Former Chesapeake Energy CEO Aubrey McClendon was driving at 89 miles per hour just seconds before his Chevy Tahoe slammed into an overpass wall and erupted into flames, police said on Monday.
McClendon wasn’t wearing a seatbelt and was driving alone in a 50-mile-per-hour zone prior to the March 2 crash that killed the U.S. shale pioneer, according to an update from Oklahoma City police.
Authorities said McClendon, 56, was positively identified by the medical examiner days later through his dental records. The fiery crash took place one day after the founder of Chesapeake Energy ( was indicted by a federal grand jury. )
McClendon’s brakes appeared to be working and there were no signs of a medical emergency before the fiery crash, police said.
Bill Citty, the Oklahoma City’s police chief, said investigators are trying to determine whether McClendon committed suicide.
“Investigators are talking to people trying to put the pieces together from the night before this happened to find out if there may have been any reason he may have tried to take his life,” Citty said during a press conference.

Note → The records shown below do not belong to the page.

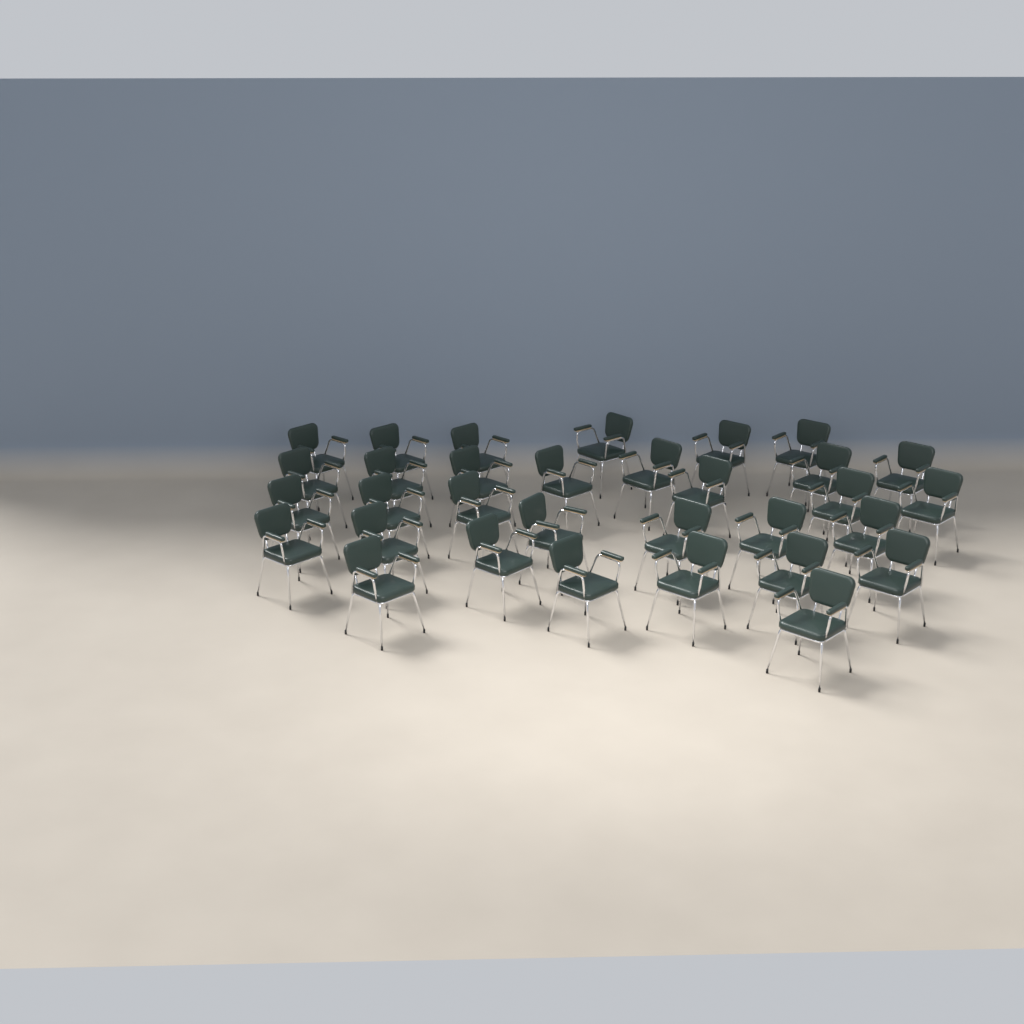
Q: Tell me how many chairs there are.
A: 32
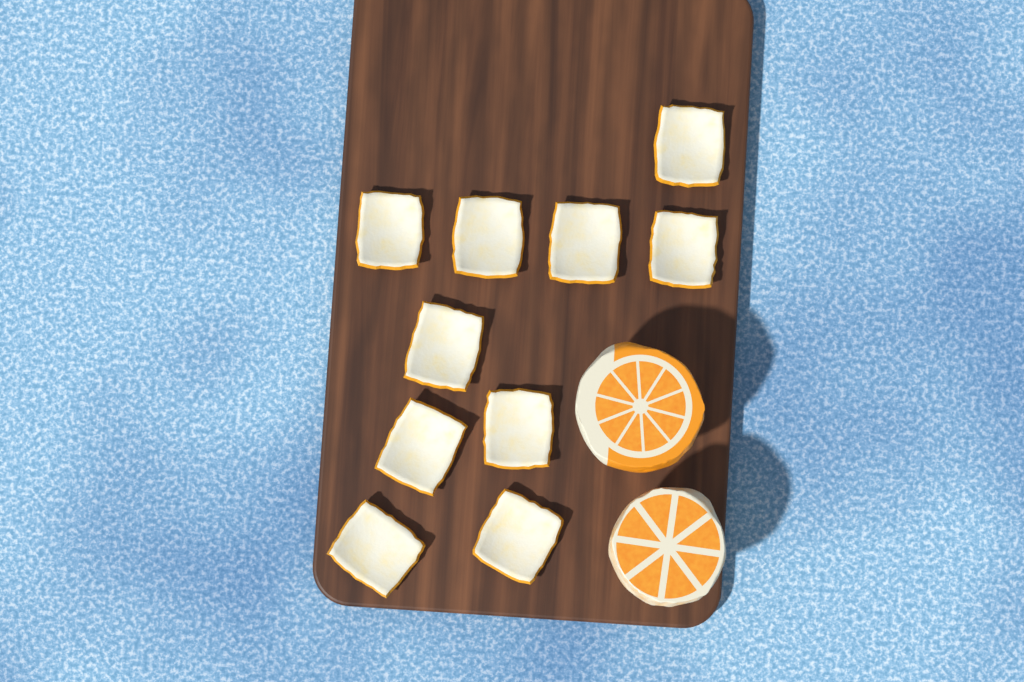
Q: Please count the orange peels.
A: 10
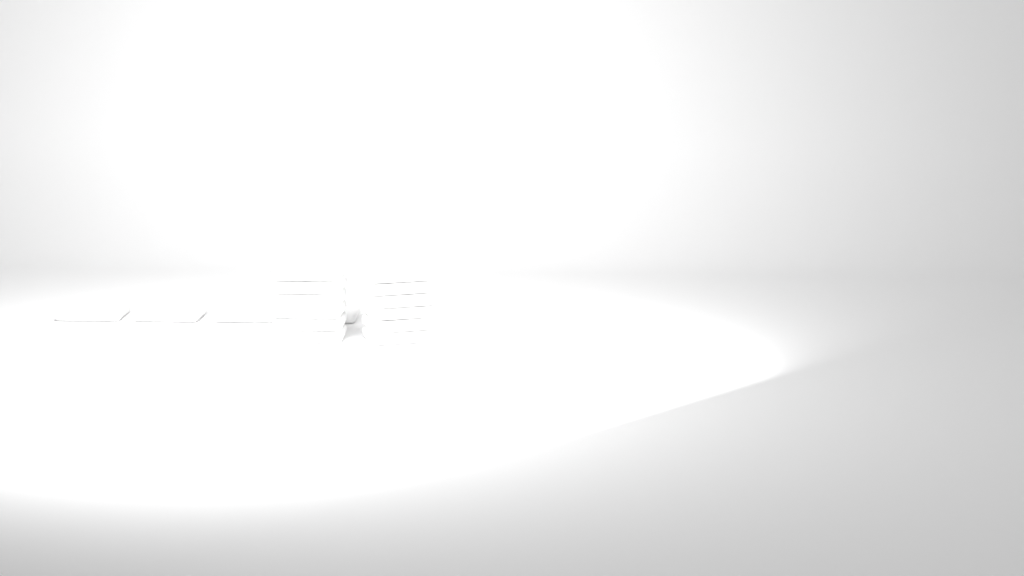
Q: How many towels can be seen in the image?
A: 16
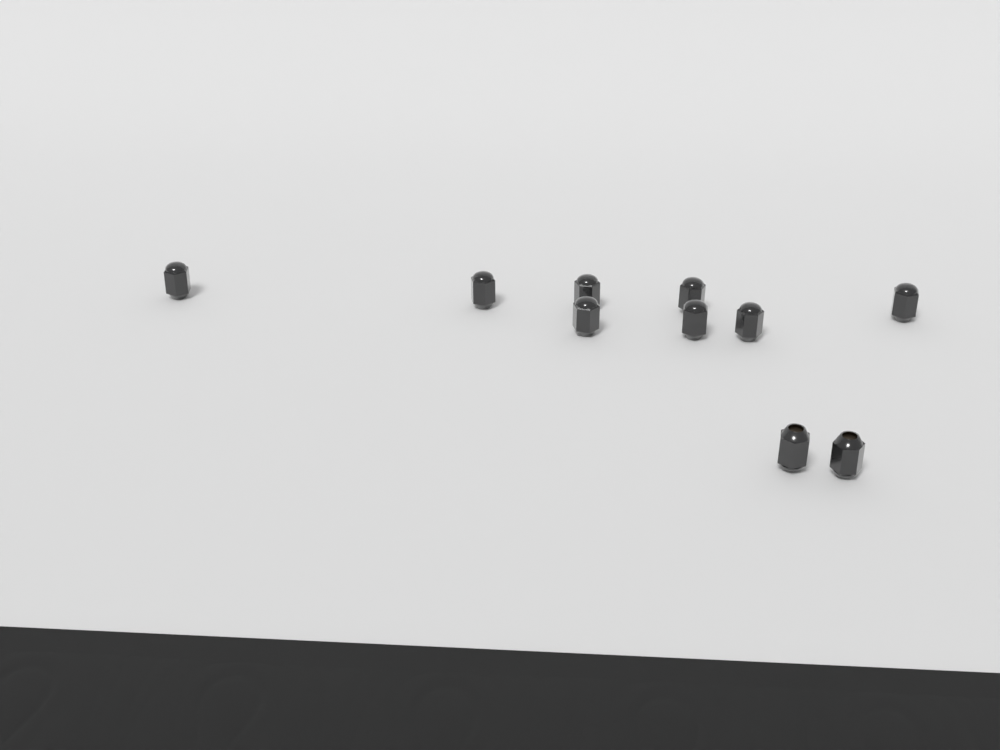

The police chief said it’s too early to either confirm or rule out suicide. “We don’t know what was going through his mind at the time,” he said.
The recovered black boxes show that McClendon tapped his brakes several times before the crash. However, police said McClendon did not actually press the brakes hard enough for the vehicle to slow and he didn’t touch the brakes at all through the final 31 feet prior to impact.
Investigators will look into whether McClendon was using a cell phone before the crash.
McClendon was considered by many as one of the leaders of the U.S. shale oil and natural gas revolution that has transformed the global energy landscape. He founded Chesapeake in 1989 and turned the company into a powerhouse.
However, McClendon’s 24-year reign at Chesapeake was marred by tumult and he resigned amid legal scrutiny in 2013.
A day before the crash that killed him, McClendon was indicted for allegedly conspiring to rig the price of oil and natural gas leases in Oklahoma. McClendon denied the charges, calling them “wrong and unprecedented.”